## [WORK REQUIRED]
Extract each line from the entries below that has the string "down" in it.

## [AVAILABLE RECORDS]
* * * * * * * * *
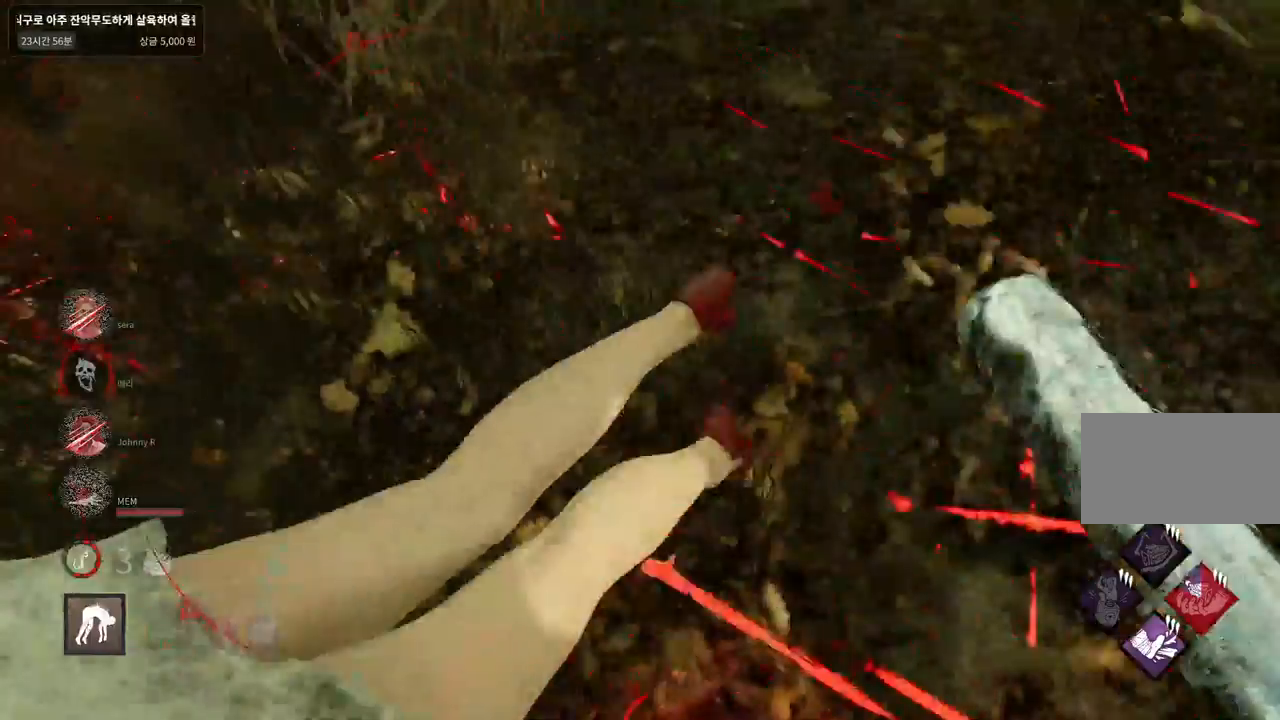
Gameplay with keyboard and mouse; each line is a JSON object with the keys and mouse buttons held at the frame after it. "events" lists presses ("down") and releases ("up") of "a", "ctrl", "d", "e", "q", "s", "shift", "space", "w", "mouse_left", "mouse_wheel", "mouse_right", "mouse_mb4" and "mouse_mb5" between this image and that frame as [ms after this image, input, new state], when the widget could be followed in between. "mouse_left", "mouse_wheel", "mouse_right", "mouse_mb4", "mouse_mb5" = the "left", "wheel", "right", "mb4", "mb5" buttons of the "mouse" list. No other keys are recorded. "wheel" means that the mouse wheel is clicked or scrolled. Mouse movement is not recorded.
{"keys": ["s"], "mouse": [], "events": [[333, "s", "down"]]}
* * * * * * * * *
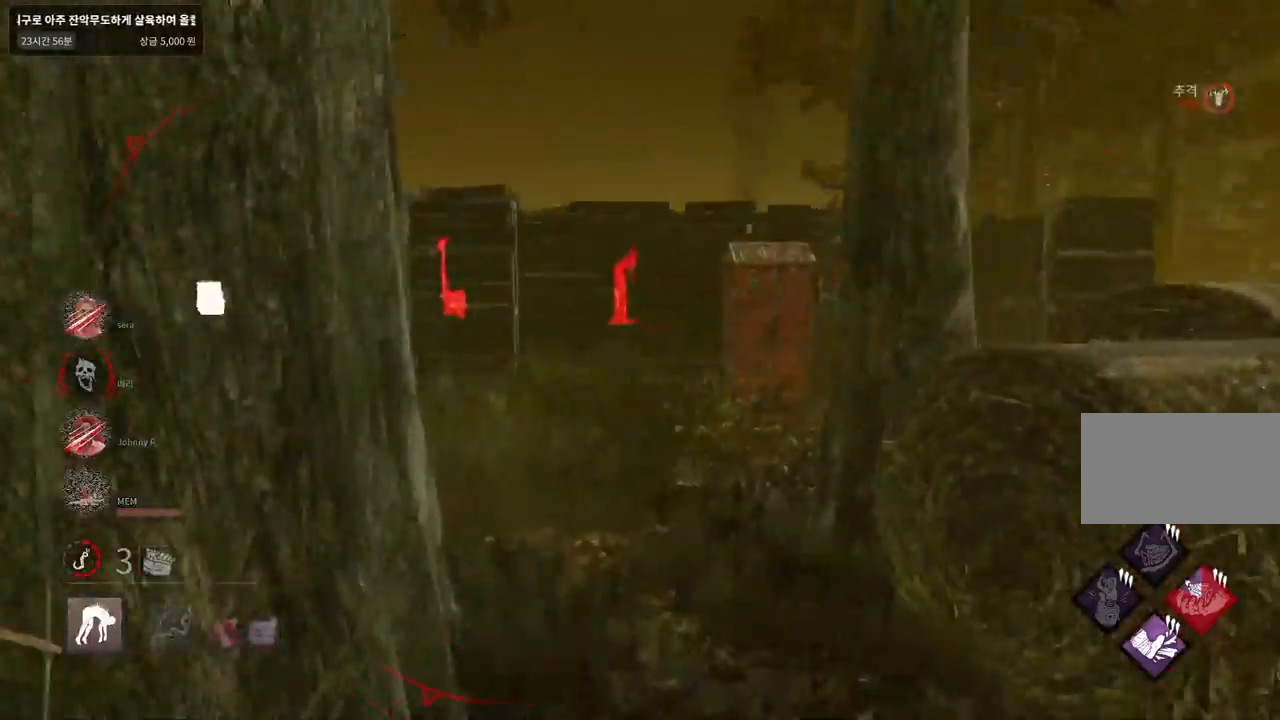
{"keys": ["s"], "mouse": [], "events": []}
* * * * * * * * *
## [RESPONSE]
Gameplay with keyboard and mouse; each line is a JSON object with the keys and mouse buttons held at the frame after it. "events" lists presses ("down") and releases ("up") of "a", "ctrl", "d", "e", "q", "s", "shift", "space", "w", "mouse_left", "mouse_wheel", "mouse_right", "mouse_mb4" and "mouse_mb5" between this image and that frame as [ms after this image, input, new state], when the widget could be followed in between. "mouse_left", "mouse_wheel", "mouse_right", "mouse_mb4", "mouse_mb5" = the "left", "wheel", "right", "mb4", "mb5" buttons of the "mouse" list. No other keys are recorded. "wheel" means that the mouse wheel is clicked or scrolled. Mouse movement is not recorded.
{"keys": ["s"], "mouse": [], "events": [[333, "s", "down"]]}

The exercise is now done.